悪夢に魘されている凪砂を起こそうと、肩に手を掛けたところで凪砂の目が覚めた。

「あれ、あれ…?」

「お…ぶはッ、なに…ってんだ!あはは…」

危険を察知した小動物みたいに、辺りをきょろきょろ見回す凪砂の姿が可笑しくて、ついつい笑ってしまった。
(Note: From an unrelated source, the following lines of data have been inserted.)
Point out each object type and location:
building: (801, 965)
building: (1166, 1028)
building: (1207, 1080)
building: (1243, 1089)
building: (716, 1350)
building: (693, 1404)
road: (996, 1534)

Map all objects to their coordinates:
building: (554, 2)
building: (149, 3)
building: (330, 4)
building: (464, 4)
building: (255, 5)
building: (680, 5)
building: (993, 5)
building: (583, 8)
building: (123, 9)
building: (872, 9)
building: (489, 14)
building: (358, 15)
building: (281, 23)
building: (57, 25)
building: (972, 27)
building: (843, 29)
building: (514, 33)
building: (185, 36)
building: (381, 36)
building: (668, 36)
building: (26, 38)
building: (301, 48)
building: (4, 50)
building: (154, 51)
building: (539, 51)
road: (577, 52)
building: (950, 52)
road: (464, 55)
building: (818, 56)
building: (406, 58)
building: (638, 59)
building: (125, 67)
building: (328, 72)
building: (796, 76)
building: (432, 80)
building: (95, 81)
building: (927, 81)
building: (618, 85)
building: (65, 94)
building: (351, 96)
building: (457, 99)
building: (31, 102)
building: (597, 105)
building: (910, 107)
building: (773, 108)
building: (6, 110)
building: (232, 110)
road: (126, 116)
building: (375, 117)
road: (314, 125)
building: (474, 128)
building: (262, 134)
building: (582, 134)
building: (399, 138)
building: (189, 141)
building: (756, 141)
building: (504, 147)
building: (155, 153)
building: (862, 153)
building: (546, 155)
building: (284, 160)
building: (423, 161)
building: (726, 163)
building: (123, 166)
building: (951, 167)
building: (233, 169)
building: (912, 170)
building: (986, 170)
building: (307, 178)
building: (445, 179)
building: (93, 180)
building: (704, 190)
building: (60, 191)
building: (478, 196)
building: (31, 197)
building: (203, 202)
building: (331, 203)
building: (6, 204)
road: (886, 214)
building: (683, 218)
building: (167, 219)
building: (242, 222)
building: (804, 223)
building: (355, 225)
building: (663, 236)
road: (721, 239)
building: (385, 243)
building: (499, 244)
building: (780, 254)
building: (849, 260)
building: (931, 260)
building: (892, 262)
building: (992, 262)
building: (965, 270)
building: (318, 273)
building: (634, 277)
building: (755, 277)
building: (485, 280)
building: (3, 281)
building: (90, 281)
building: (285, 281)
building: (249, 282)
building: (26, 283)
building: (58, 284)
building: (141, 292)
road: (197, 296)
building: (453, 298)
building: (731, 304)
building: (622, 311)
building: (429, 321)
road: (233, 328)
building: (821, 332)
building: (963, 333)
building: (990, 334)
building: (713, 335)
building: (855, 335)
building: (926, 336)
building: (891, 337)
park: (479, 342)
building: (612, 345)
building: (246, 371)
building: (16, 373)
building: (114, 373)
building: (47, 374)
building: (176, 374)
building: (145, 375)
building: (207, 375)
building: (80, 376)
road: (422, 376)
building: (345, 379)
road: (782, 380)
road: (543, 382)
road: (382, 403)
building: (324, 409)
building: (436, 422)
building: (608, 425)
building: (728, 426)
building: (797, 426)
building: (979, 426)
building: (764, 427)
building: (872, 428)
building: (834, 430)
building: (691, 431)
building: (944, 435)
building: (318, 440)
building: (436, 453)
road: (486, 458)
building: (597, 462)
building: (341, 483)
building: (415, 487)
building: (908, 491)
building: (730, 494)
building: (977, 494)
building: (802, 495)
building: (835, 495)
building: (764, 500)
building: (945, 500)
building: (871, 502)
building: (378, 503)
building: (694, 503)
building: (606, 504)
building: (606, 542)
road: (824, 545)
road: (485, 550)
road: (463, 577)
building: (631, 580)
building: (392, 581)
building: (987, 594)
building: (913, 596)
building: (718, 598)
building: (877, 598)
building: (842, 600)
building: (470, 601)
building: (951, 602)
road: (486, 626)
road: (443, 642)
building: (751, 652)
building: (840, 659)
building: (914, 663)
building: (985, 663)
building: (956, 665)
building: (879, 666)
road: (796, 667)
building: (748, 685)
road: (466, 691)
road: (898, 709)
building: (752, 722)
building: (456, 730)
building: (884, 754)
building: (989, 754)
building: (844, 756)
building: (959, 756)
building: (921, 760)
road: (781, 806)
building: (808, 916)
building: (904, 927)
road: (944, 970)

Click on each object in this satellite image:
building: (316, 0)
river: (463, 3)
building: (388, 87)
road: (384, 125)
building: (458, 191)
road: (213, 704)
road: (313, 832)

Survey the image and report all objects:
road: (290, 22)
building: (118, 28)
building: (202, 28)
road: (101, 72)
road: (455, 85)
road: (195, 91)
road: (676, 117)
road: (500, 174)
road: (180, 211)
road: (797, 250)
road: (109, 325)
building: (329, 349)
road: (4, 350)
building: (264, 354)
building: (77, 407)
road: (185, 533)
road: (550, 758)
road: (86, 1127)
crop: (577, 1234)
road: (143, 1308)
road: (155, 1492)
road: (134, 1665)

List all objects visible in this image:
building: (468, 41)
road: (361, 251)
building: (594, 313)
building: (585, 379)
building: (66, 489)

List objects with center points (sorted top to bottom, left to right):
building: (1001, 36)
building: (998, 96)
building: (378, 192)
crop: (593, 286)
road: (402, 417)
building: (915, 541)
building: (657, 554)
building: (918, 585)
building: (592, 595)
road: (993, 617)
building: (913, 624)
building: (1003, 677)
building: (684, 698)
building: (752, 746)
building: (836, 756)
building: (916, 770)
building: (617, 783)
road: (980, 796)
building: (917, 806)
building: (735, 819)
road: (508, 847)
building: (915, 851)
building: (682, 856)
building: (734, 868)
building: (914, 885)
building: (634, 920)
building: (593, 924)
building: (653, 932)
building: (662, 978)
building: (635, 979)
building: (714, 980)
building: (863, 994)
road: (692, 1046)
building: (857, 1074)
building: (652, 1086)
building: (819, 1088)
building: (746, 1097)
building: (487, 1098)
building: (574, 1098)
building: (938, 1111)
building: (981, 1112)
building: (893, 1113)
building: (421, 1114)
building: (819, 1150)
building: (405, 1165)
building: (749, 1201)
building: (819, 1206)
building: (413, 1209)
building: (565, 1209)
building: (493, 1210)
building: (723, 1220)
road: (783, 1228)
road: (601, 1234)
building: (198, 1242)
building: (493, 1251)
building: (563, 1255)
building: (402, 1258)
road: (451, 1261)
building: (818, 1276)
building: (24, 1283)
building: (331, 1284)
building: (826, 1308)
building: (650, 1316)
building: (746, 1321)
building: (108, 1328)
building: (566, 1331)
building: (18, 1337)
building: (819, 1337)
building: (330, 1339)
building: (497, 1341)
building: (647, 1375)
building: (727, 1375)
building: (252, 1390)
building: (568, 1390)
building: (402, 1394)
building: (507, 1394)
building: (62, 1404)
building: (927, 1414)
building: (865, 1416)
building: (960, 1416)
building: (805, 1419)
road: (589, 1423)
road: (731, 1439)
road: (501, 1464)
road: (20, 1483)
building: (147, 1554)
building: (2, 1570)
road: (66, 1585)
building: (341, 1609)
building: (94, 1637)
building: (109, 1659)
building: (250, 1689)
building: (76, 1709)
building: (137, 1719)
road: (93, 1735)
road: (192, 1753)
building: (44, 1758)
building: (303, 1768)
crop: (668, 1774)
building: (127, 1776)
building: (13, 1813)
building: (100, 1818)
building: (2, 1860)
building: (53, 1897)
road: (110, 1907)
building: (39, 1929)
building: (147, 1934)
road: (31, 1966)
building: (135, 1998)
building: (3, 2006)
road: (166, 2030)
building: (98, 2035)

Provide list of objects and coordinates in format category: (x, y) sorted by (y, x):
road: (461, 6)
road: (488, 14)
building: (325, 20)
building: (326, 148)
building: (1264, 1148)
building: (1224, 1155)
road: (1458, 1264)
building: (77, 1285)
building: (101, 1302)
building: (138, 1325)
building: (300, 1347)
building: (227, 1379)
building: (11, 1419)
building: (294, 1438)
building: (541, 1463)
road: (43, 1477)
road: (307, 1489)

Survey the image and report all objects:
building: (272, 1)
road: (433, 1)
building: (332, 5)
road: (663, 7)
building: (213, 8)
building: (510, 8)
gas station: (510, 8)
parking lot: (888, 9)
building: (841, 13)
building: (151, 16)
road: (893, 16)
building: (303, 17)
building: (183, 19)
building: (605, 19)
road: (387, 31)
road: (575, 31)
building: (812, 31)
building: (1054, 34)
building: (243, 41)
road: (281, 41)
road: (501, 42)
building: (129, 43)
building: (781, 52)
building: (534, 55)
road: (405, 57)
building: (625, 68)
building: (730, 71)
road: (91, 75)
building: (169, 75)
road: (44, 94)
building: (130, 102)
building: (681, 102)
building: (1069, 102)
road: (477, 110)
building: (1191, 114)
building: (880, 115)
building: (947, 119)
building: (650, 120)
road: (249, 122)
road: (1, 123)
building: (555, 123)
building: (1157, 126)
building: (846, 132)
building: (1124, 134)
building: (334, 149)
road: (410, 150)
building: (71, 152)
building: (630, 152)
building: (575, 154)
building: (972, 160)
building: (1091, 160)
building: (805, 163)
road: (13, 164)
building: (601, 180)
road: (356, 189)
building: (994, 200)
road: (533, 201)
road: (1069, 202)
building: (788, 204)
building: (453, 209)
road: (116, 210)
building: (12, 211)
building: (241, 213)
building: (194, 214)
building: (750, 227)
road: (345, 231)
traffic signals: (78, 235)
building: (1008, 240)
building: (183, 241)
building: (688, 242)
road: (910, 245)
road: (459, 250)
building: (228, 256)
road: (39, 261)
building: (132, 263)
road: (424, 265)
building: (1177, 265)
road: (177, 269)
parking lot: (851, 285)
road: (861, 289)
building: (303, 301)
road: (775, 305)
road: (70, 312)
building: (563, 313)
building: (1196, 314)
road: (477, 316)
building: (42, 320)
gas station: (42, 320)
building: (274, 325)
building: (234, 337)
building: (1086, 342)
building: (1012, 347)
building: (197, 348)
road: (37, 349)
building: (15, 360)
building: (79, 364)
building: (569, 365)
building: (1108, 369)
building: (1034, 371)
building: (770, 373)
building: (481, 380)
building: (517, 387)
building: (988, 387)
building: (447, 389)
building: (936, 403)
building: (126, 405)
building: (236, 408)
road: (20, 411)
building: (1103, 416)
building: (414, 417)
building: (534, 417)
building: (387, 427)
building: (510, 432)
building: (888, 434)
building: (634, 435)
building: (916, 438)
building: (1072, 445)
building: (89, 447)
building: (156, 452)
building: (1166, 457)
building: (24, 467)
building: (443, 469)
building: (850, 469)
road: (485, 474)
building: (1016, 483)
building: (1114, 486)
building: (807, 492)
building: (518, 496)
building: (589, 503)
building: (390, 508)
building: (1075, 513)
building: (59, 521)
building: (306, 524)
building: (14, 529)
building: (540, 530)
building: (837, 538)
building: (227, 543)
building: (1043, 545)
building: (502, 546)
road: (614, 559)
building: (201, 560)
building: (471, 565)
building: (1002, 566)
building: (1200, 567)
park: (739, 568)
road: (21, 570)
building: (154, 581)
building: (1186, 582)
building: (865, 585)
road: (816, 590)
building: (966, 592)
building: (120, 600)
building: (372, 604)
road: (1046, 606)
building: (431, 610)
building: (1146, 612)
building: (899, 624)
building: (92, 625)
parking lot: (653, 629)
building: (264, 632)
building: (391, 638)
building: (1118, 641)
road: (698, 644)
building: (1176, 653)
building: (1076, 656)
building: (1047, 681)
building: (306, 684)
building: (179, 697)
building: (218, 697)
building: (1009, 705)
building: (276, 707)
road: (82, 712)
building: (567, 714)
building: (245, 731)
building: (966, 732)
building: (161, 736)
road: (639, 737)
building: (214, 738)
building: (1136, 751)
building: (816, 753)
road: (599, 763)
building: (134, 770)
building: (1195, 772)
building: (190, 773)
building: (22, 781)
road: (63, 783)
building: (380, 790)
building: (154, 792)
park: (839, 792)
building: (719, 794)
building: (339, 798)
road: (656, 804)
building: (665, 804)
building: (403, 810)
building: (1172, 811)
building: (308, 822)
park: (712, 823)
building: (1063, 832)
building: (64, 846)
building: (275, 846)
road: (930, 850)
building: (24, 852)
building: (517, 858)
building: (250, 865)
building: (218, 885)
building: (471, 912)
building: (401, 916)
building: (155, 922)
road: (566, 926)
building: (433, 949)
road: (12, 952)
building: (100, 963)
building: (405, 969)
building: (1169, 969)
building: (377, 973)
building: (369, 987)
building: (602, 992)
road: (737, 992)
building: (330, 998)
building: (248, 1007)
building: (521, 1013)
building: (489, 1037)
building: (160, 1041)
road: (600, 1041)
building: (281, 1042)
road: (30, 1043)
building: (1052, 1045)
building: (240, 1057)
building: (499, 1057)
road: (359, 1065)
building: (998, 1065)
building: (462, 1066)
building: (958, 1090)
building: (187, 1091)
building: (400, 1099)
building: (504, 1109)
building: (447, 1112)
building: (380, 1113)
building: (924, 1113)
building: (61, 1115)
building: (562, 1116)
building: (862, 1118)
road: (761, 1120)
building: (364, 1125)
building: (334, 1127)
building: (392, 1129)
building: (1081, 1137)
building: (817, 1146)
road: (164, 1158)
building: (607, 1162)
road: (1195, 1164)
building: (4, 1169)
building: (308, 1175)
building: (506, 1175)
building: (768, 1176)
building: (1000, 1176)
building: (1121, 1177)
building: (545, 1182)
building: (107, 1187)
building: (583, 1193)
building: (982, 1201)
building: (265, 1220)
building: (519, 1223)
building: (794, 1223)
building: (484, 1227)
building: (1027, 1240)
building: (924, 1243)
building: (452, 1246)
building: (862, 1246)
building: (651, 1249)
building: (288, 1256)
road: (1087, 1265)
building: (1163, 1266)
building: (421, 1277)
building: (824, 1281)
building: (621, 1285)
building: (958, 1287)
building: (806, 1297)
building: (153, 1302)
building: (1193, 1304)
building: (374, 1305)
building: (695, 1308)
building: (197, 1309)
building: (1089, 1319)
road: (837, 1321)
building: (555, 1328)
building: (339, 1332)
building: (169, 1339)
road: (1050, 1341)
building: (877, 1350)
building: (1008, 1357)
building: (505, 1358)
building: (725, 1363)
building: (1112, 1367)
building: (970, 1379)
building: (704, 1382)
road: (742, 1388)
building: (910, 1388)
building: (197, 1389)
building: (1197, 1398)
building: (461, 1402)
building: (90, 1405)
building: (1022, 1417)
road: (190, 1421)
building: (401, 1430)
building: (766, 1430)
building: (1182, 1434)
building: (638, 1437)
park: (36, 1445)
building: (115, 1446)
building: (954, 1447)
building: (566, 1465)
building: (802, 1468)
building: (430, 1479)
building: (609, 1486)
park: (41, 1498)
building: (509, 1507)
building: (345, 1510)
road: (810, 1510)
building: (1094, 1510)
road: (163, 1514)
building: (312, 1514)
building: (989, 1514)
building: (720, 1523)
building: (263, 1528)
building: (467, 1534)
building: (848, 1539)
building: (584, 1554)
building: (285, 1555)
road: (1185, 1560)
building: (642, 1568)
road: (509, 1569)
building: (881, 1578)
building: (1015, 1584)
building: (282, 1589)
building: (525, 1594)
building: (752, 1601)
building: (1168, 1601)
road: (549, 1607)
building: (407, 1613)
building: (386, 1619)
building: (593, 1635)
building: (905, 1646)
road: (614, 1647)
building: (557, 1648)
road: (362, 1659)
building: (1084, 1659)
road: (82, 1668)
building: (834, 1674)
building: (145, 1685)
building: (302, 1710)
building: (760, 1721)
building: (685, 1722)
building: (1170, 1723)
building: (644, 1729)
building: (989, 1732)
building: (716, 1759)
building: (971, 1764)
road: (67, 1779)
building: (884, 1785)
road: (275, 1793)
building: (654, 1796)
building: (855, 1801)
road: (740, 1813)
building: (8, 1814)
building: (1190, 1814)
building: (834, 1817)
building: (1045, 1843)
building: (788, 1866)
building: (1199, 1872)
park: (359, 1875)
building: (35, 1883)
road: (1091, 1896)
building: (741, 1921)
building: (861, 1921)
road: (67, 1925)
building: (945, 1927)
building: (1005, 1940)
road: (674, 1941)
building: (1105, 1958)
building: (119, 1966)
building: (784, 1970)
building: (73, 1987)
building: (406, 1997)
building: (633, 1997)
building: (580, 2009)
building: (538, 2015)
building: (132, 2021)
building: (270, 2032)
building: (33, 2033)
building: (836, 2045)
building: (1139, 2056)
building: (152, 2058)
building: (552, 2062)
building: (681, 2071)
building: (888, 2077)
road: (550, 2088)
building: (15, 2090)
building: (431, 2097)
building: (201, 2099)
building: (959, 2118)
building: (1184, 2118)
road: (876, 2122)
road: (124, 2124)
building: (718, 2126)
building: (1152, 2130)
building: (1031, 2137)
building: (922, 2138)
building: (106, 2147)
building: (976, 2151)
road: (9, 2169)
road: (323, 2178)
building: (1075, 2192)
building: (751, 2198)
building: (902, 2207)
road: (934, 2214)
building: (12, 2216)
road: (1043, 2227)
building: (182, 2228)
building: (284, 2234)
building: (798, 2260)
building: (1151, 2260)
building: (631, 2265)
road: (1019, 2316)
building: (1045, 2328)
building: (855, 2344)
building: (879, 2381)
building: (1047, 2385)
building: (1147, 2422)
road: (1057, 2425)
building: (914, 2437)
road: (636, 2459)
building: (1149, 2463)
腹の底からお陰で、ざわついていた気持ちが少しだけ落ち着いたけど、それでもやっぱり不安だった。

…俺は、凪砂の力になれるか?

自分に問い掛けながら、そっと凪砂の名前を呼んだ。


「凪砂…」

俺の緊張が伝わったのか、凪砂の顔が少しだけ強張った。

「なに…?」

「俺って…俺じゃ、おまえの力になれないのか?」


本当は色々問い詰めてみたかった。

おまえを苦しめているものや、おまえを強がらせてしまうもの…何でも良いから知りたかった。

なのに俺の口から出るのは、そんな言葉だった。


「どういう…事?」

「俺…さ、ずっとおまえの側にいるのに、何の力にもなってやれてねえなぁ…って思ってさ」


…何と言ってやればいいんだろう?

上手く言葉を選ばなければ、こいつの口は貝のように閉じてしまう。


「そんな事ないよ。僕は陸が側にいてくれるだけで心強いよ。 それだけで十分だよ…」

そう言って俺に向けた顔には、嘘臭い笑顔が浮かんでいた。


…また強がってる。

無理に笑う凪砂の顔なんて見たくないから、両頬を指で摘みながら左右に引っ張って、嘘臭い笑顔を消してやった。


「ホントにそう思ってるのか?」

「おもっ…へる…」

真面目に質問したのに、答えた凪砂の声があまりにも可笑しくて、どちらからともなく笑いが漏れた。



「凪砂…」

…おまえの笑顔を守りたい。

「なに?」

「俺が側にいるから」


困ったことがあったら、辛いことがあったら、俺が力になってやる。

何かあったら、いつでも駆けつけてやる。

ずっと見守っていてやる。


…今の俺には、それしか出来ないけど。


俺を見詰める凪砂の顔に、泣き出しそうな表情が浮かんだ…。